17 It was also submitted that Mr Caratti's right or entitlement extended to information contained in the books and records, even though it was conceded that, generally speaking, information is not property. The decision of this Court in Denlay v Federal Commissioner of Taxation (2011) 193 FCR 412 at 431 [68]-[70] per Keane CJ, Dowsett and Reeves JJ was cited for this proposition.
18 We are respectfully unable to agree with Mr Caratti's submissions for two reasons:
(1) Mr Caratti's counsel candidly conceded that Mr Caratti did not himself have any standing to bring an action in trespass or conversion in respect of the books and records. That being so, in our view, he had no entitlement recognised by law to prevent the Commissioner from giving copies of the books and records seized to the Companies;
(2) Mr Caratti never established that he had an interest or rights in any particular identified document.

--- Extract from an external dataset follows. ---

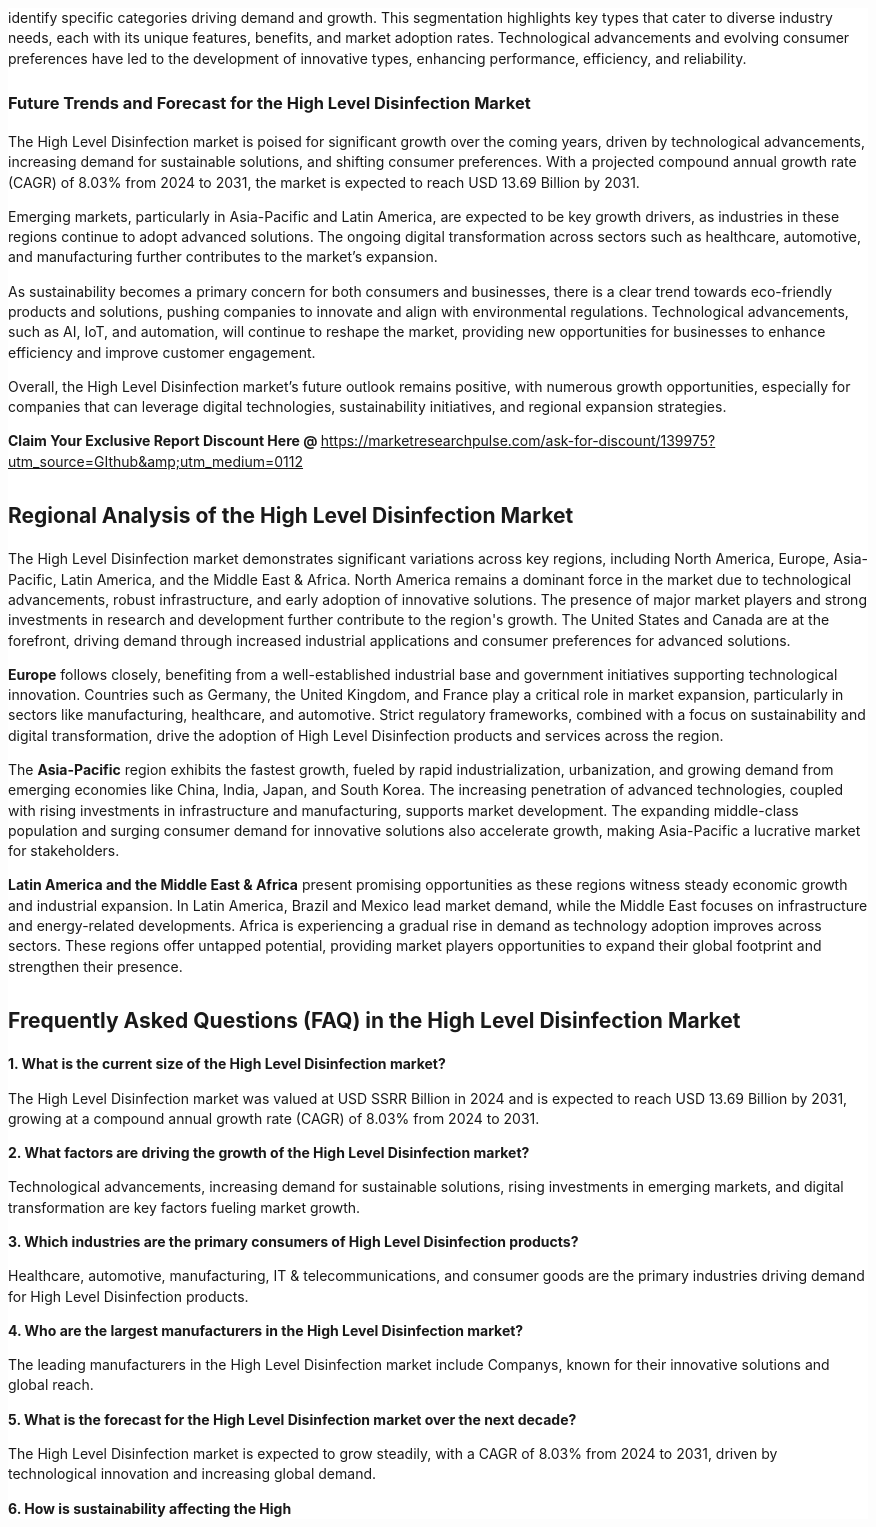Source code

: identify specific categories driving demand and growth. This segmentation highlights key types that cater to diverse industry needs, each with its unique features, benefits, and market adoption rates. Technological advancements and evolving consumer preferences have led to the development of innovative types, enhancing performance, efficiency, and reliability.</p><h3>Future Trends and Forecast for the High Level Disinfection Market</h3><p>The High Level Disinfection market is poised for significant growth over the coming years, driven by technological advancements, increasing demand for sustainable solutions, and shifting consumer preferences. With a projected compound annual growth rate (CAGR) of 8.03% from 2024 to 2031, the market is expected to reach USD 13.69 Billion by 2031.</p><p>Emerging markets, particularly in Asia-Pacific and Latin America, are expected to be key growth drivers, as industries in these regions continue to adopt advanced solutions. The ongoing digital transformation across sectors such as healthcare, automotive, and manufacturing further contributes to the market&rsquo;s expansion.</p><p>As sustainability becomes a primary concern for both consumers and businesses, there is a clear trend towards eco-friendly products and solutions, pushing companies to innovate and align with environmental regulations. Technological advancements, such as AI, IoT, and automation, will continue to reshape the market, providing new opportunities for businesses to enhance efficiency and improve customer engagement.</p><p>Overall, the High Level Disinfection market&rsquo;s future outlook remains positive, with numerous growth opportunities, especially for companies that can leverage digital technologies, sustainability initiatives, and regional expansion strategies.</p><p><strong>Claim Your Exclusive Report Discount Here @ </strong><a href="https://marketresearchpulse.com/ask-for-discount/139975?utm_source=GIthub&amp;utm_medium=0112">https://marketresearchpulse.com/ask-for-discount/139975?utm_source=GIthub&amp;utm_medium=0112</a></p><h2><strong>Regional Analysis of the High Level Disinfection Market</strong></h2><p>The High Level Disinfection market demonstrates significant variations across key regions, including North America, Europe, Asia-Pacific, Latin America, and the Middle East &amp; Africa. North America remains a dominant force in the market due to technological advancements, robust infrastructure, and early adoption of innovative solutions. The presence of major market players and strong investments in research and development further contribute to the region's growth. The United States and Canada are at the forefront, driving demand through increased industrial applications and consumer preferences for advanced solutions.</p><p><strong>Europe</strong> follows closely, benefiting from a well-established industrial base and government initiatives supporting technological innovation. Countries such as Germany, the United Kingdom, and France play a critical role in market expansion, particularly in sectors like manufacturing, healthcare, and automotive. Strict regulatory frameworks, combined with a focus on sustainability and digital transformation, drive the adoption of High Level Disinfection products and services across the region.</p><p>The <strong>Asia-Pacific</strong> region exhibits the fastest growth, fueled by rapid industrialization, urbanization, and growing demand from emerging economies like China, India, Japan, and South Korea. The increasing penetration of advanced technologies, coupled with rising investments in infrastructure and manufacturing, supports market development. The expanding middle-class population and surging consumer demand for innovative solutions also accelerate growth, making Asia-Pacific a lucrative market for stakeholders.</p><p><strong>Latin America and the Middle East &amp; Africa</strong> present promising opportunities as these regions witness steady economic growth and industrial expansion. In Latin America, Brazil and Mexico lead market demand, while the Middle East focuses on infrastructure and energy-related developments. Africa is experiencing a gradual rise in demand as technology adoption improves across sectors. These regions offer untapped potential, providing market players opportunities to expand their global footprint and strengthen their presence.</p><h2><strong>Frequently Asked Questions (FAQ) in the High Level Disinfection Market</strong></h2><p><strong>1. What is the current size of the High Level Disinfection market?</strong></p><p>The High Level Disinfection market was valued at USD SSRR Billion in 2024 and is expected to reach USD 13.69 Billion by 2031, growing at a compound annual growth rate (CAGR) of 8.03% from 2024 to 2031.</p><p><strong>2. What factors are driving the growth of the High Level Disinfection market?</strong></p><p>Technological advancements, increasing demand for sustainable solutions, rising investments in emerging markets, and digital transformation are key factors fueling market growth.</p><p><strong>3. Which industries are the primary consumers of High Level Disinfection products?</strong></p><p>Healthcare, automotive, manufacturing, IT &amp; telecommunications, and consumer goods are the primary industries driving demand for High Level Disinfection products.</p><p><strong>4. Who are the largest manufacturers in the High Level Disinfection market?</strong></p><p>The leading manufacturers in the High Level Disinfection market include Companys, known for their innovative solutions and global reach.</p><p><strong>5. What is the forecast for the High Level Disinfection market over the next decade?</strong></p><p>The High Level Disinfection market is expected to grow steadily, with a CAGR of 8.03% from 2024 to 2031, driven by technological innovation and increasing global demand.</p><p><strong>6. How is sustainability affecting the High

His claim that he had such rights was only an assertion. In that respect, Mr Caratti knew, in general terms, what had been seized; they were documents generated by companies in respect of which Mr Caratti was a director or shadow director. We also infer that Mr Caratti had or could have sought access to a copy of the books and records seized since 2015 (when his solicitor sought copies). He thus has had some opportunity to lead evidence concerning those documents in which he asserted some form of interest. He never did this. In that respect, we disagree with the complaint that the primary judge should have established some form of regime for adjudicating Mr Caratti's rights. The Court was under no duty to make out Mr Caratti's case. This was a matter for Mr Caratti to prove.
19 For these reasons Mr Caratti's appeal should be dismissed with costs.